▸ **Required work**: Determine how many lines below contain the string "Lotus" and give that number without anything else.

▸ **Data**:
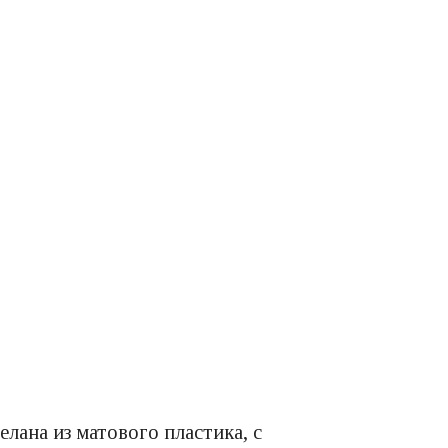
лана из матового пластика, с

* * *

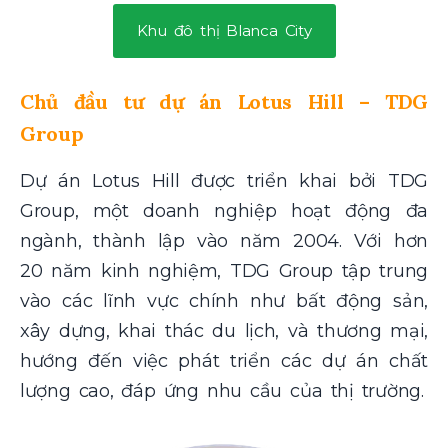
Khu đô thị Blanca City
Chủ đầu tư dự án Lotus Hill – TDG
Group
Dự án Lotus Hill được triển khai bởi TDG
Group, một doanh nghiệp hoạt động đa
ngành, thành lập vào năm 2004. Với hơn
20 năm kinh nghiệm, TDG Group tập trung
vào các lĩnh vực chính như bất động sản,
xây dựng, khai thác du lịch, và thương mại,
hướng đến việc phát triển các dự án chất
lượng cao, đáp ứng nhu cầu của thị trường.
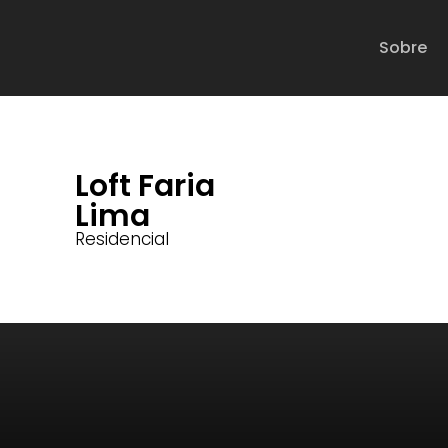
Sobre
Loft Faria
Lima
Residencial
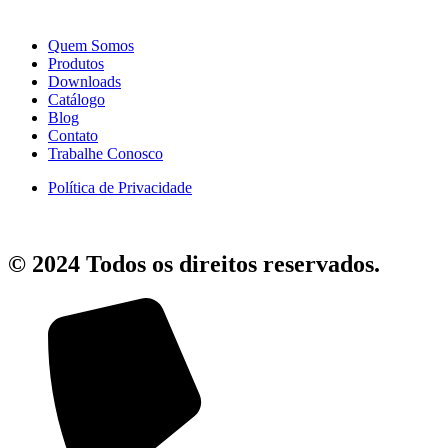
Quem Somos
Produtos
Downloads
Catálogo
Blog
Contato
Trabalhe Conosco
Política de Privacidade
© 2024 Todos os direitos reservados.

...

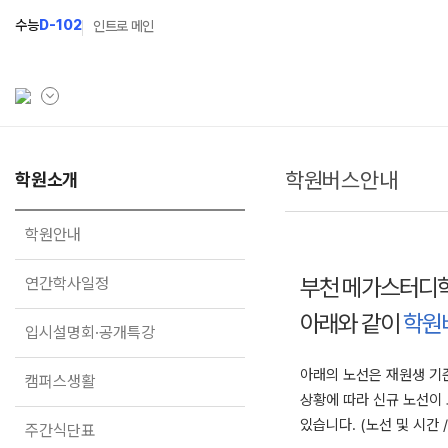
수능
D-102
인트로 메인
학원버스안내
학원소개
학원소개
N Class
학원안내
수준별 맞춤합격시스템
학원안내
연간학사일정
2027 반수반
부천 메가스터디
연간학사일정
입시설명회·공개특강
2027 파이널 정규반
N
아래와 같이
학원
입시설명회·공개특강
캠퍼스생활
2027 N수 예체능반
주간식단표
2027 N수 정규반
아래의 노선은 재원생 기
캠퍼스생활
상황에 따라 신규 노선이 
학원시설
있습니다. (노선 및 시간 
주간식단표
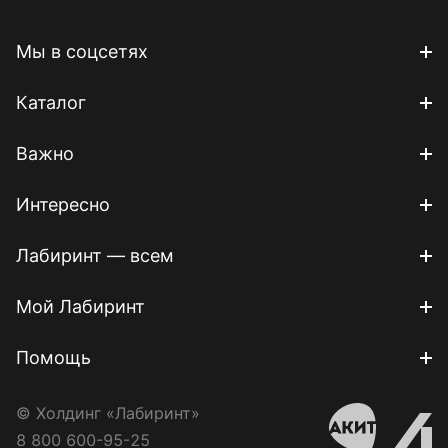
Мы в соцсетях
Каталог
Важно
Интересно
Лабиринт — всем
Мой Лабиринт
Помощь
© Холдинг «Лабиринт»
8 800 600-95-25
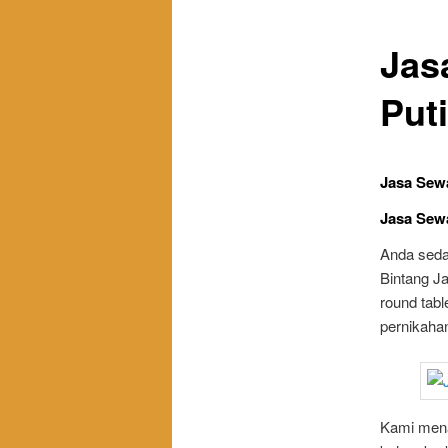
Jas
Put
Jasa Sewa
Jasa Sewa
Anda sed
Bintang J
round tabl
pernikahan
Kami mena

▸ **Answer to this task**: 2